Outra razão. Esse julgamento será histórico pela atipicidade técnica. Começou com uma denúncia rançosa, de caráter evidentemente político, sem sustentação fática, uma verdadeira “obra de ficção”, como alguém destacou. Não, não estou repetindo o que ouvi, não. Eu a li, digo-o como técnico do direito. Denúncia, você sabe, é a peça jurídica construída pelo Procurador Geral da República, o anterior ao Gurgel, aquela que inicia o processo, propriamente dito. Tão deficiente que foi assim qualificada pelo próprio relator, ele mesmo, Joaquim Barbosa, à época em que este iniciava seus trabalhos, segundo testemunho ontem publicado pelo jornalista Felipe Rocondo (acho que é esse o nome), do suspeitíssimo Estadão... Seguiu com a utilização indevida, inadequada, de uma teoria denominada “domínio dos fatos”, cujo autor, um alemão, ele próprio citou a inadequação ao caso. Só porque era ministro, daí se concluía que Dirceu era o “chefe da quadrilha”... Passou até mesmo pela condenação artificialmente dosada para escapar da prescrição, como relata o mesmo jornalista. Terminou numa “triste tarde” com um discurso do próprio Barbosa, em que este, desmascarado, buscou desqualificar seus próprios pares, inclusive os que votaram com ele, como Celso de Mello e Marco Aurélio, e atingiu os demais poderes, o Executivo e o Legislativo.

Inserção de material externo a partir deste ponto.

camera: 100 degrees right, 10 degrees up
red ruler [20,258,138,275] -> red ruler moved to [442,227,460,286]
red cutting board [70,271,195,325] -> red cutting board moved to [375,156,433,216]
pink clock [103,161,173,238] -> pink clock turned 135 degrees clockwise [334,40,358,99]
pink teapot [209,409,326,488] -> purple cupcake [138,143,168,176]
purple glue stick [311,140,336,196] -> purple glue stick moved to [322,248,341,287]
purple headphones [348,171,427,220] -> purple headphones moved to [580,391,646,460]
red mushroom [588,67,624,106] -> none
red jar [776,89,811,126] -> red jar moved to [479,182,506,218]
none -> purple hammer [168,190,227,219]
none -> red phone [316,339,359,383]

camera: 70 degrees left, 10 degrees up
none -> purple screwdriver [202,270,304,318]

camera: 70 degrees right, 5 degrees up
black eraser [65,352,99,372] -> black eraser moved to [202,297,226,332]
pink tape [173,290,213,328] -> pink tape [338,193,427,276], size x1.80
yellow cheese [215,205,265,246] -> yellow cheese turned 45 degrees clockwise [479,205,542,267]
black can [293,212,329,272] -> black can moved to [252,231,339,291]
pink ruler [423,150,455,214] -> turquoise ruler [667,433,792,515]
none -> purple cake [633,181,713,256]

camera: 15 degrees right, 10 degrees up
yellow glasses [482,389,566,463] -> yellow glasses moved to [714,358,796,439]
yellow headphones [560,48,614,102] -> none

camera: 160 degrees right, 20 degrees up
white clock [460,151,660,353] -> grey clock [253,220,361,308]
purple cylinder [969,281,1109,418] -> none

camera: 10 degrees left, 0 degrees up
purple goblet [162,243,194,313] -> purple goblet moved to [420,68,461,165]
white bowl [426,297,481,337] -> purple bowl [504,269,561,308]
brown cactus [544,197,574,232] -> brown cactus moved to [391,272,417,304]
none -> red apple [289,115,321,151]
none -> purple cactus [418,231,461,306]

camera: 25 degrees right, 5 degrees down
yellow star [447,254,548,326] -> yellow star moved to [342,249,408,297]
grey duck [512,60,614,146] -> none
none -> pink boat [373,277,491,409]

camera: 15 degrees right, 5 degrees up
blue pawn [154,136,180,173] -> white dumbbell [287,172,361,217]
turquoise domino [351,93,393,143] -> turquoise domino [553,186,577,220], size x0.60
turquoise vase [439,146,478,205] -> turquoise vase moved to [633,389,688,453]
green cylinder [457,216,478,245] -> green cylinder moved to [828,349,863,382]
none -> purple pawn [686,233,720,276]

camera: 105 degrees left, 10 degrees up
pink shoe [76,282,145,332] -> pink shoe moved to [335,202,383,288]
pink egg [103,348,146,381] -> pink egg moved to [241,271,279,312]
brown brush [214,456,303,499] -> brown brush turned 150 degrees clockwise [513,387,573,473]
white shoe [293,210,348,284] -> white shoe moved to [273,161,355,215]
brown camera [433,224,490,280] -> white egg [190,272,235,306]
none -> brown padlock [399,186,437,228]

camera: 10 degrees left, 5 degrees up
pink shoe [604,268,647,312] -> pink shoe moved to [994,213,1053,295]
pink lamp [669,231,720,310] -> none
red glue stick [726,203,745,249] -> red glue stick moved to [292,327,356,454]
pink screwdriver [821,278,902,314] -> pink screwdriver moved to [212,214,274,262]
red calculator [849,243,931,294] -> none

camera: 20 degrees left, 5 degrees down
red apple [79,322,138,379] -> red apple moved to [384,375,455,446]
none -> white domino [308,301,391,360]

Passará para a história também como o maior erro judiciário brasileiro. Aliás, não se trata de erro, propriamente dito, mas dolo. Dolo específico de prejudicar, de perseguir, de condenar representativos dirigentes de um partido que, segundo seus algozes, não poderia ter chegado ao poder e não pode nele permanecer, a ser derrubado custe o que custar. Perseguição que segue até hoje, seja porque os presos em regime semiaberto cumprem as penas, na prática, em regime fechado, seja porque Barbosa empreende a mais insana sequência de atos de sufocação dos presos, já mais do que suficientemente humilhados.

Enfim, tenho outros afazeres urgentes e não quero tomar mais do seu precioso tempo, embora você tenha tido a elegância de me dedicar valiosos instantes do seu para me dirigir sua mensagem (que achei por acaso, você precisa aprender a usar o recurso "marcar", do Face), para me dizer o quanto minha “mialitância ideológica” o incomoda. Não, não vou mais incomodá-lo. Se ainda tiver tempo para mais um texto de minha autoria, que de vez em quando repito aqui, conforme a necessidade, convido-o a lê-lo clicando neste link: 

https://www.facebook.com/notes/luís-antônio-albiero/aos-meus-parentes-amigos-e-conhecidos-da-vida-real/695824653770867 

Você, M. A., G. e todos de sua família são pessoas que admiro e a quem quero muito bem. Não se sintam, pois, desprestigiados por eu os excluir da minha lista de amigos, aqui do Face. É só uma "amizade" (sic) virtual, afinal, que não se confunde com a amizade real. No texto, você compreenderá minhas razões. Faço-o justamente para preservar nossa amizade, real e sem aspas. Fique à vontade para visitar minha página, sempre que desejar.

Quando quiser e sentir saudades venha a Americana. Traga A. Se possível, traga An. também. Serão sempre bem-vindos em minha casa, como sempre foram. No ano que vem, se tudo correr bem e se eu e Luciana conseguirmos realizar nosso velho projeto de construir nossa casa própria, voltaremos a residir aí e nossos encontros haverão de tornar a ser frequentes. Desde que, claro, não tratemos de política. Muito menos de ideologia...

Beijos à A., lembranças ao bom e velho J. e a todos aí. Fiquem em paz.

PS.: a poesia emoldura a realidade, mas esta é obra que se constrói com atos concretos. Decerto, os poetas incomodam menos que os construtores.